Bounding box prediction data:
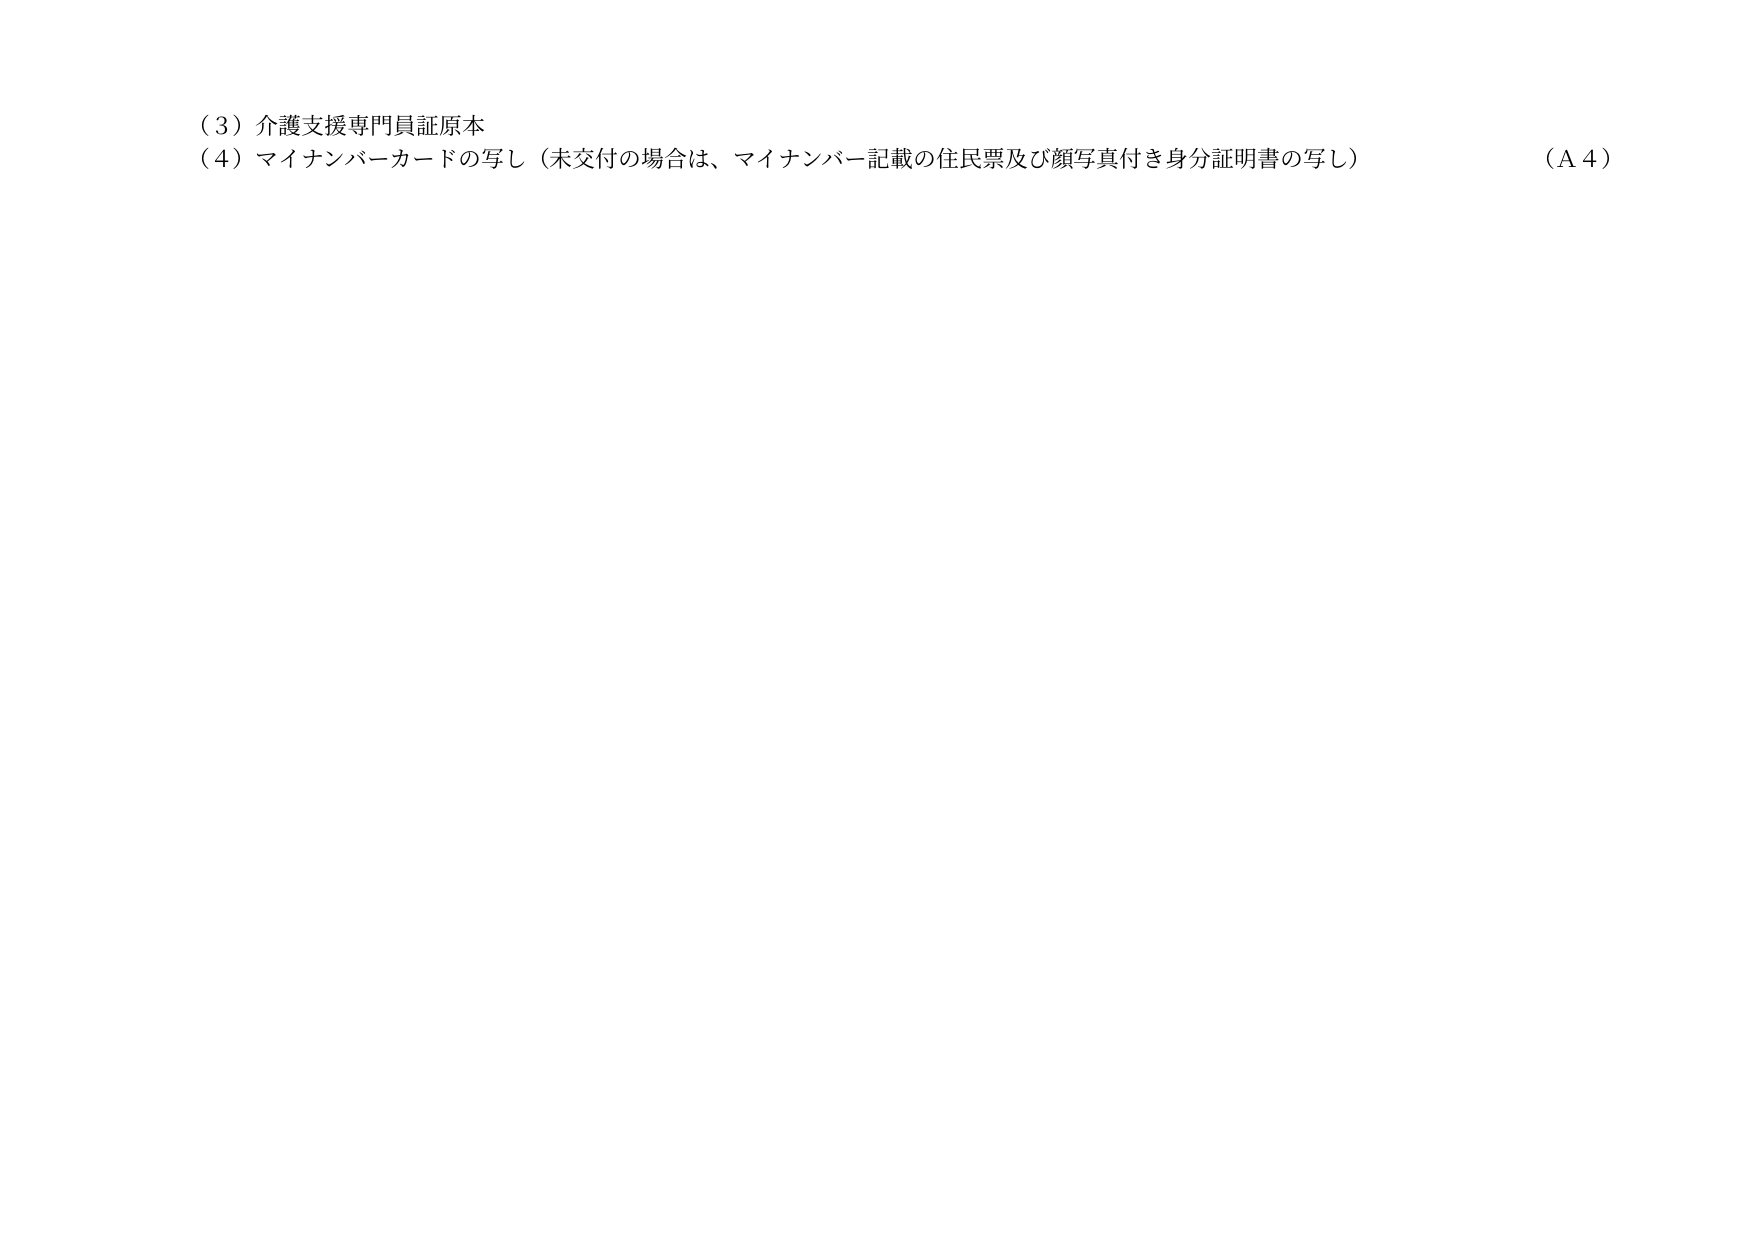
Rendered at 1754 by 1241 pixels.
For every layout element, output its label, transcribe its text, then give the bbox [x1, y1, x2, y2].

text （３）介護支援専門員証原本 [118, 108, 1636, 141]
text （４）マイナンバーカードの写し（未交付の場合は、マイナンバー記載の住民票及び顔写真付き身分証明書の写し） （Ａ４） [118, 141, 1636, 174]
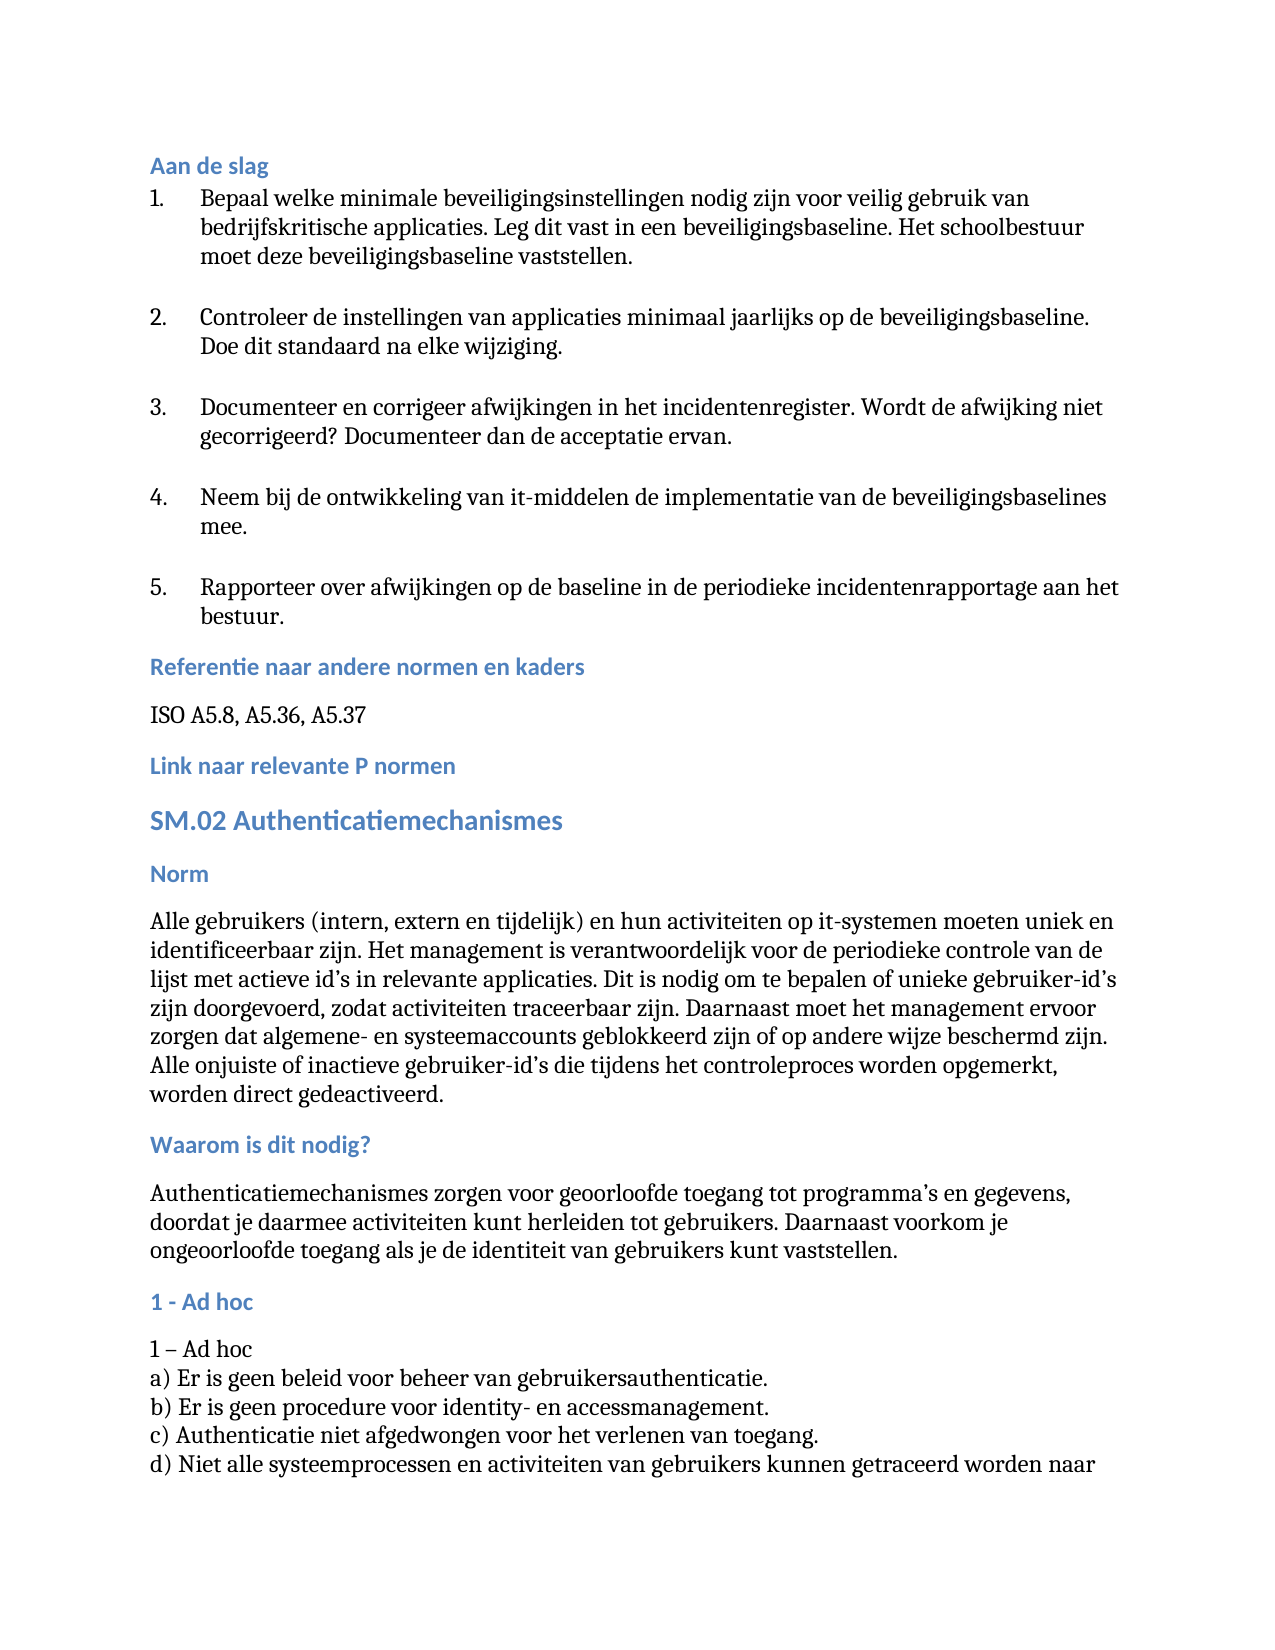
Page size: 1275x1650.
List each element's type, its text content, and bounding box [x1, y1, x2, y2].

list Bepaal welke minimale beveiligingsinstellingen nodig zijn voor veilig gebruik van bedrijfskritische applicaties. Leg dit vast in een beveiligingsbaseline. Het schoolbestuur moet deze beveiligingsbaseline vaststellen. [150, 184, 1125, 299]
text Authenticatiemechanismes zorgen voor geoorloofde toegang tot programma’s en gegevens, doordat je daarmee activiteiten kunt herleiden tot gebruikers. Daarnaast voorkom je ongeoorloofde toegang als je de identiteit van gebruikers kunt vaststellen. [150, 1179, 1125, 1265]
subtitle Link naar relevante P normen [150, 750, 1125, 781]
subtitle Waarom is dit nodig? [150, 1129, 1125, 1160]
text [150, 1335, 1125, 1479]
text Alle gebruikers (intern, extern en tijdelijk) en hun activiteiten op it-systemen moeten uniek en identificeerbaar zijn. Het management is verantwoordelijk voor de periodieke controle van de lijst met actieve id’s in relevante applicaties. Dit is nodig om te bepalen of unieke gebruiker-id’s zijn doorgevoerd, zodat activiteiten traceerbaar zijn. Daarnaast moet het management ervoor zorgen dat algemene- en systeemaccounts geblokkeerd zijn of op andere wijze beschermd zijn. Alle onjuiste of inactieve gebruiker-id’s die tijdens het controleproces worden opgemerkt, worden direct gedeactiveerd. [150, 907, 1125, 1108]
subtitle Referentie naar andere normen en kaders [150, 651, 1125, 682]
subtitle 1 - Ad hoc [150, 1286, 1125, 1316]
list Rapporteer over afwijkingen op de baseline in de periodieke incidentenrapportage aan het bestuur. [150, 573, 1125, 631]
subtitle SM.02 Authenticatiemechanismes [150, 802, 1125, 837]
list Controleer de instellingen van applicaties minimaal jaarlijks op de beveiligingsbaseline. Doe dit standaard na elke wijziging. [150, 303, 1125, 389]
subtitle Norm [150, 858, 1125, 888]
subtitle Aan de slag [150, 150, 1125, 181]
list Neem bij de ontwikkeling van it-middelen de implementatie van de beveiligingsbaselines mee. [150, 483, 1125, 569]
list Documenteer en corrigeer afwijkingen in het incidentenregister. Wordt de afwijking niet gecorrigeerd? Documenteer dan de acceptatie ervan. [150, 393, 1125, 479]
text ISO A5.8, A5.36, A5.37 [150, 701, 1125, 729]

• [Written task] Search the data for the string "subtitle" and copy each line where it appears.

• [Answer to this task]
subtitle Link naar relevante P normen [150, 750, 1125, 781]
subtitle Waarom is dit nodig? [150, 1129, 1125, 1160]
subtitle Referentie naar andere normen en kaders [150, 651, 1125, 682]
subtitle 1 - Ad hoc [150, 1286, 1125, 1316]
subtitle SM.02 Authenticatiemechanismes [150, 802, 1125, 837]
subtitle Norm [150, 858, 1125, 888]
subtitle Aan de slag [150, 150, 1125, 181]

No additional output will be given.